You can’t get away any longer with dismissing the XJ-S as a future classic. They’re getting older, but they’re not getting cheaper. This is a car on the cusp and now is the time to buy. It’s amazing, considering the XJ-S’s lukewarm reception in 1975, that it endured 20 years. What happened is that it grew into its skin once we all stopped making bogus comparisons with the E-type.
The XJ-S has always been a car out of its time: a glamorous Riviera Grand Tourer for an age of leisure thrust into a grasping GTi world that had no time for lunch. Yet it endured, and over time it has become recognised as one of the great Jaguars; with production totalling 115,000, the XJ-S outsold all earlier sporting Jags.
So which one? V12, straight-six, coupe, cabriolet or convertible? Unlike the E-type, it developed stutteringly and where opinion is polarised between first and last, the XJ-S evolved and grew more progressively.

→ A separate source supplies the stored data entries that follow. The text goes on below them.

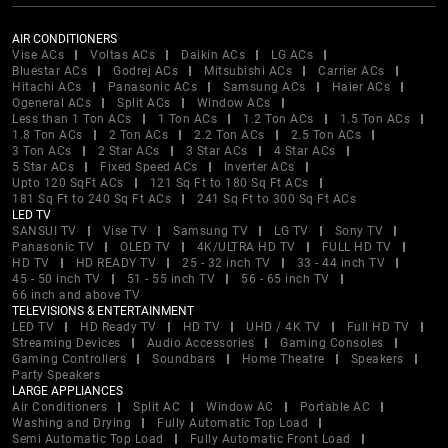
AIR CONDITIONERS
Vise ACs
Voltas ACs
Daikin ACs
LG ACs
Bluestar ACs
Godrej ACs
Mitsubishi ACs
Carrier ACs
Hitachi ACs
Panasonic ACs
Samsung ACs
Haier ACs
Ogeneral ACs
Split ACs
Window ACs
Less than 1 Ton ACs
1 Ton ACs
1.2 Ton ACs
1.5 Ton ACs
1.8 Ton ACs
2 Ton ACs
2.2 Ton ACs
2.5 Ton ACs
3 Ton ACs
2 Star ACs
3 Star ACs
4 Star ACs
5 Star ACs
Fixed Speed ACs
Inverter ACs
Upto 120 SqFt ACs
121 Sq Ft to 180 Sq Ft ACs
181 Sq Ft to 240 Sq Ft ACs
241 Sq Ft to 300 Sq Ft ACs
LED TV
SANSUI TV
Vise TV
Samsung TV
LG TV
Sony TV
Panasonic TV
OLED TV
4K/ULTRA HD TV
FULL HD TV
HD TV
HD READY TV
25 - 32 inch TV
33 - 44 inch TV
45 - 50 inch TV
51 - 55 inch TV
56 - 65 inch TV
66 inch and above TV
TELEVISIONS & ENTERTAINMENT
LED TV
HD Ready TV
HD TV
UHD / 4K TV
Full HD TV
Streaming Devices
Audio Accessories
Gaming Consoles
Gaming Controllers
Soundbars
Home Theatre
Speakers
Party Speakers
LARGE APPLIANCES
Air Conditioners
Split AC
Window AC
Portable AC
Washing and Drying
Fully Automatic Top Load
Semi Automatic Top Load
Fully Automatic Front Load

Go for first-generation time-capsule authenticity if you must, an early coupe for affordability but intense ownership experience; cabriolets are an aficionado’s choice.
In general, last is best, six is thriftiest and it’s got to be a convertible.
Convertibles most desirable but tin-tops are bargains
• 2000-2005: Tired old coupes are selling for £1500 to £3000; they couldn’t get any cheaper; very few late-model convertibles on the open market.
• 2005-2009: Cabriolets and earlier convertibles now coming through; £6000 gives you a world of choice among these models in 2005, but steady appreciation since. One example: a 25,000-mile 1994 XJ-S 4.0 convertible sells at auction in 2008 for £9750. An older £4000 coupe should be very nice.
• Today: a 1995 4.0 convertible that cost £39,000 new is a £10,000 proposition; exceptional cars go for £12,000 or more. Good six-cylinder and V12 coupes still rarely make over £6500 at auction. What value!